This new restaurant has received many accolades since its opening. I can’t believe it’s taken me this long to check it out, but the food was worth the wait. My friend Theresa was in town for work so I picked Foreign Concept, hoping to give her a great experience. The restaurant is quite large, with plenty of tables and lots of open space and lots of windows. Unfortunately, we were seated at a small table for two (why do they even make tables that small when the expectation is to share many dishes at once?), up against a wall. The first thing I did was pull the table away from the wall…
Initial service was slow – too slow. It took a long time for someone to fill our water glasses, and she wasn’t even our server. When our server finally came we ordered wine but we should have ordered our food too. Our wine came out pretty quickly, delivered by someone else. It took a long time for our server to come back and take our food order. Once the order was placed, the wait was acceptable. I think the restaurant has a lot of things happening behind the scenes; different people brought out our dishes when they were ready, ensuring food was flowing and never sitting.

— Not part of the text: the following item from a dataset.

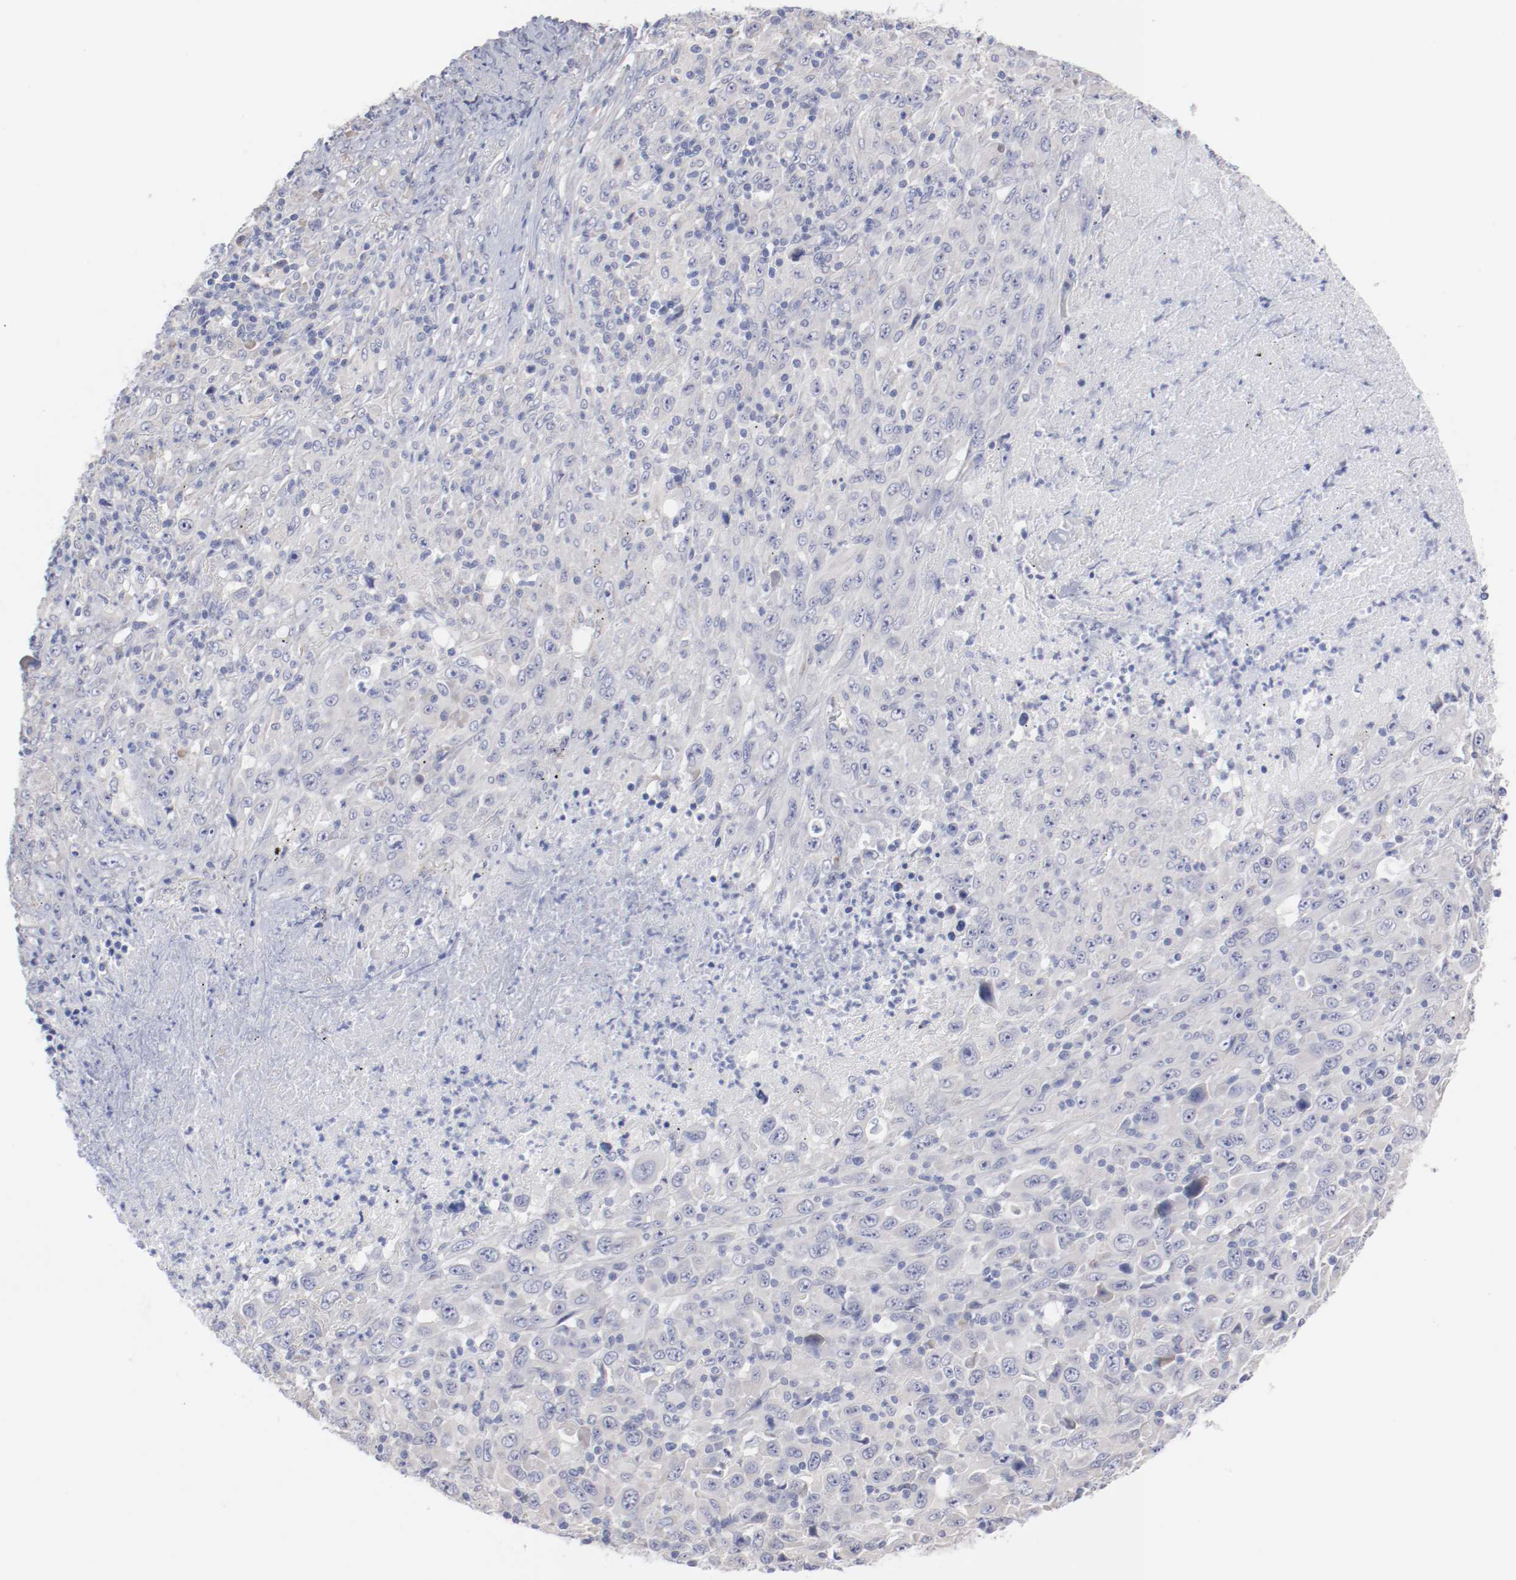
{"staining": {"intensity": "negative", "quantity": "none", "location": "none"}, "tissue": "melanoma", "cell_type": "Tumor cells", "image_type": "cancer", "snomed": [{"axis": "morphology", "description": "Malignant melanoma, Metastatic site"}, {"axis": "topography", "description": "Skin"}], "caption": "The image shows no staining of tumor cells in malignant melanoma (metastatic site). (Brightfield microscopy of DAB (3,3'-diaminobenzidine) IHC at high magnification).", "gene": "CPE", "patient": {"sex": "female", "age": 56}}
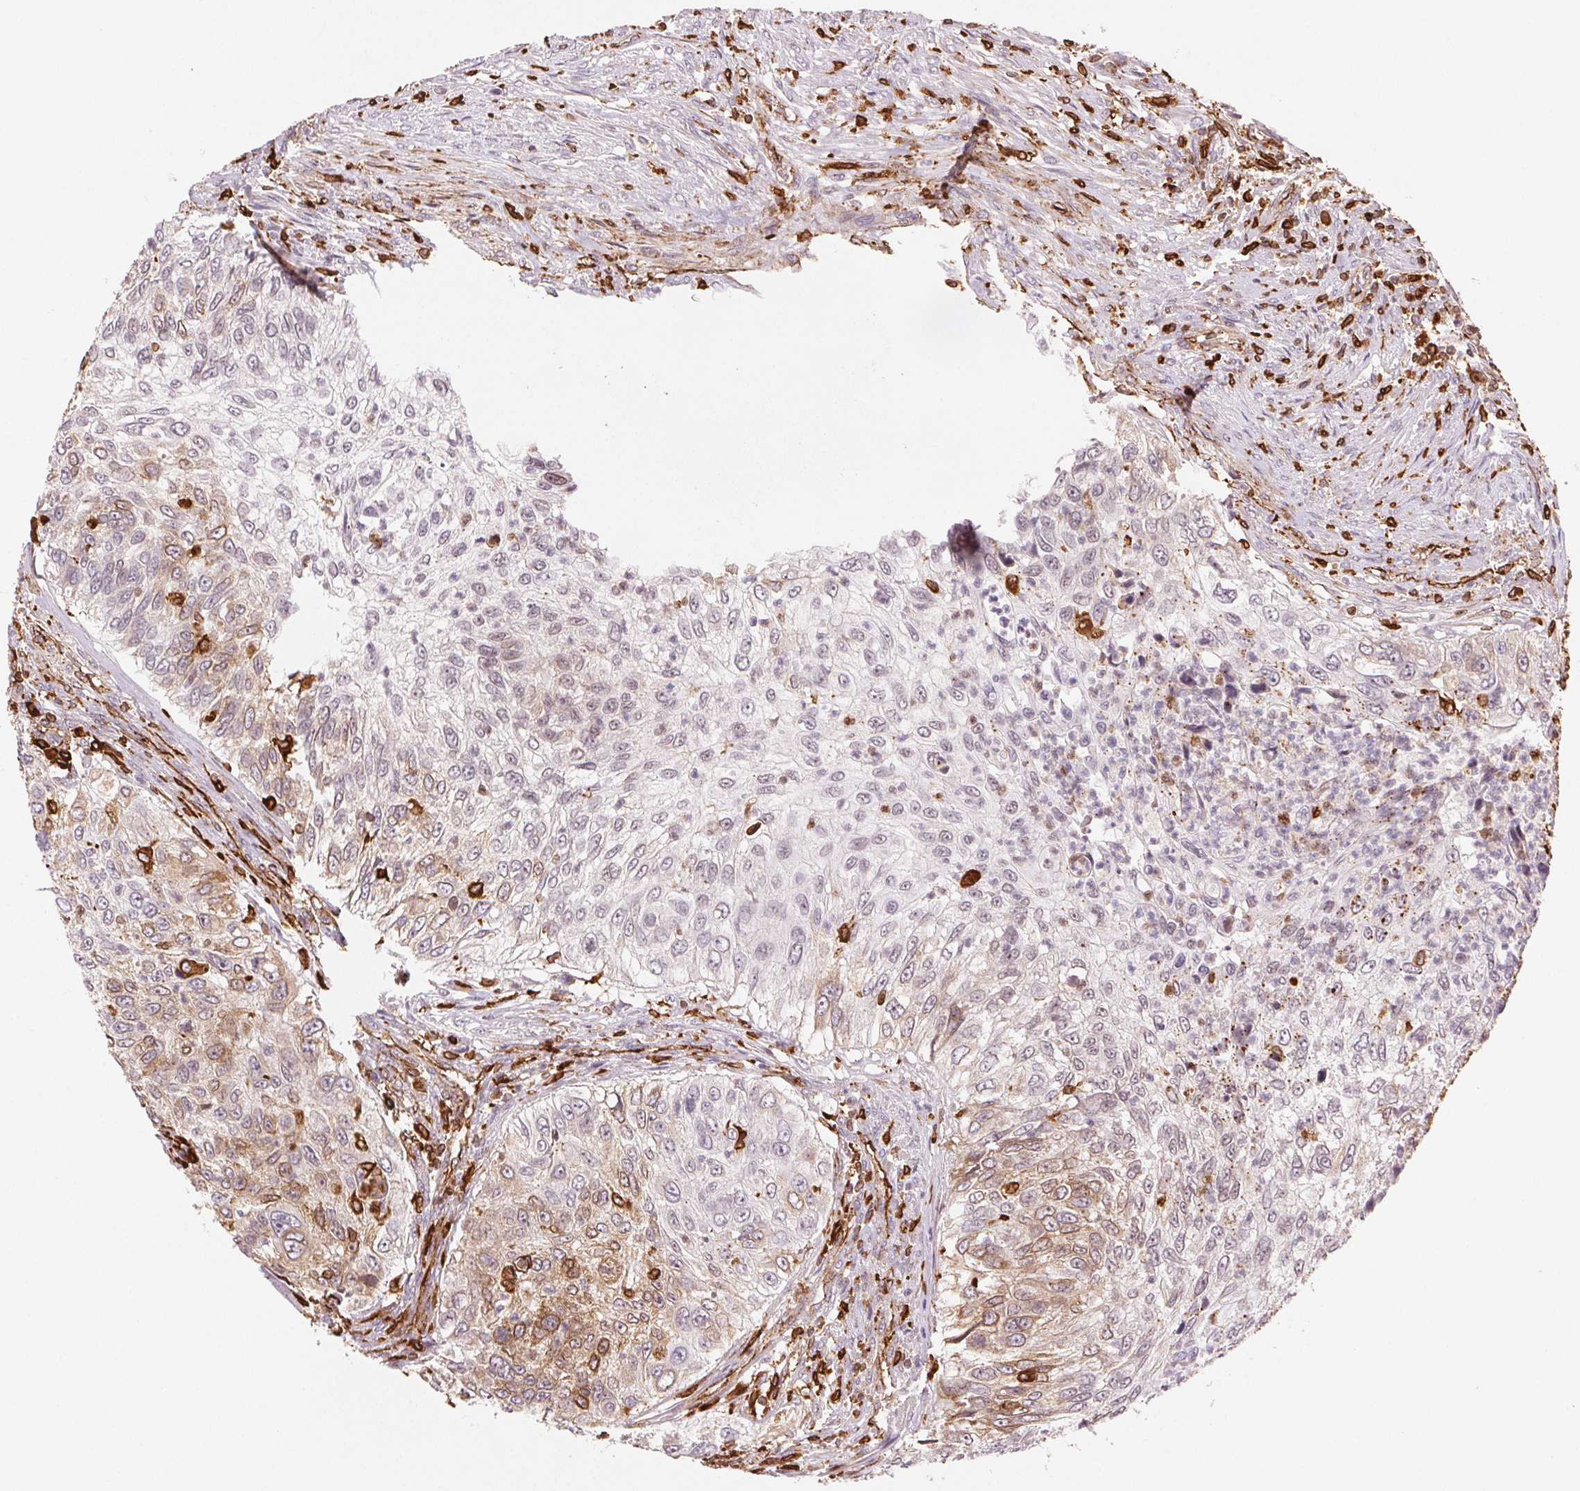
{"staining": {"intensity": "moderate", "quantity": "<25%", "location": "cytoplasmic/membranous"}, "tissue": "urothelial cancer", "cell_type": "Tumor cells", "image_type": "cancer", "snomed": [{"axis": "morphology", "description": "Urothelial carcinoma, High grade"}, {"axis": "topography", "description": "Urinary bladder"}], "caption": "Urothelial cancer tissue demonstrates moderate cytoplasmic/membranous positivity in about <25% of tumor cells Nuclei are stained in blue.", "gene": "RNASET2", "patient": {"sex": "female", "age": 60}}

We were told that 3-4 small plates and 2 large plates would work well for the two of us to share. We were looking for a foodie experience that we could not do at home so we steered away from the half chicken and hanger steak. We started with the Vietnamese style Scotch egg ($11), with green onion and chili threads – something that I’ve always imagined the flavour of but don’t think I’ve ever had (sad, eh?). It was delicious. I wish I had more than half of one! It was a salty, crispy, little piece of heaven. The sauce and the pickled something-a-rather on the plate were awesome accompaniments – don’t forget them!
We figured that tofu would be a safe bet at a place like this, so we gave it a shot. For $10 we had shitake mushroom and tofu, with chili lemongrass and soy dashi. There was too much onion flavour for my liking, and it was my least favourite dish of the evening; I wouldn’t order it again.
The 7K Beef striploin tataki, with Asian pear soy vinaigrette and horseradish ($16) was delicious! The meat was super tender, with a subtle sweetness and little random crunchy bits. The brightness of the creme fresh was an excellent touch. I would highly recommend.
For one of the large plates we chose the wild gulf prawns with zucchini, eggplants, satay panang lotus root, and black oil ($25). The 4 huge, smoky prawns, were served in a delicious sweet coconut milk based sauce with thinly sliced veggies, chewy mushrooms and crispy fried lotus root. This dish was full of texture and flavour, and it really was a foodie experience in itself.
The other large plate we chose was the char sui pork & foie gras steamed bun with fragrant herbs and nutty samjang ($29). I didn’t expect the pork to be pork belly. I usually stay away from pork belly because it’s just so much fat! I also expected the steamed bun to come already stuffed, but instead they came as little taco shells for you to stuff yourself. So, overall, this dish held a whole lot of surprises! Even though the lady who delivered it described what each of the items on the plate was, I really have no idea what some of them were… I think the centre bowl was the foie gras with an oil on top. The small housemade pickles were delicious. The red condiment was super tasty, with layers of flavour and a final wicked kick of heat. I piled everything in the steamed bun (not sure if I was supposed to?) and took a giant bite. There were so many flavours and many different textures. It was definitely a taste experience I’d never had before. There were 5 steamed buns so I asked for an extra one. Our server ‘pulled some strings’ for us and brought us one more. It’s hard to fight over 5 of anything when there are 2 of you.
Chef and Owner Duncan Ly made his rounds throughout the evening, saying hi to his guests and making sure everything was OK. It was nice to see the man in action since I’d only ever read about him and seen his photo on the web.
We were pleasantly fed after our meal, but couldn’t resist dessert ($8 each). I went for the Vietnamese coffee parfait with espresso, dark chocolate, and condensed milk. Yum! If you love Italian tiramisu, this is very much like that, but more complex. The dark chocolate is obviously good quality because it stands out in the dessert. The creamy layers were super smooth and delicious. My only gripe is that the square dish, although looking pretty, makes it too hard to scrape every little bit of the dessert from the corners!
Theresa had the passion fruit pavlova with tapioca and coconut. The meringue on top was actually hard for her to break through – she was holding the glass and using her spoon like an axe, but afraid to fling it everywhere! Once the meringue was broken it was easy to eat and quite enjoyable. She said the tapioca pudding wasn’t too heavy, so it was nice after a big supper.
I’m looking forward to returning with Jay to try out more of the menu items. It will take quite a few trips to try everything on the menu, even with eating 5 or 6 at a time.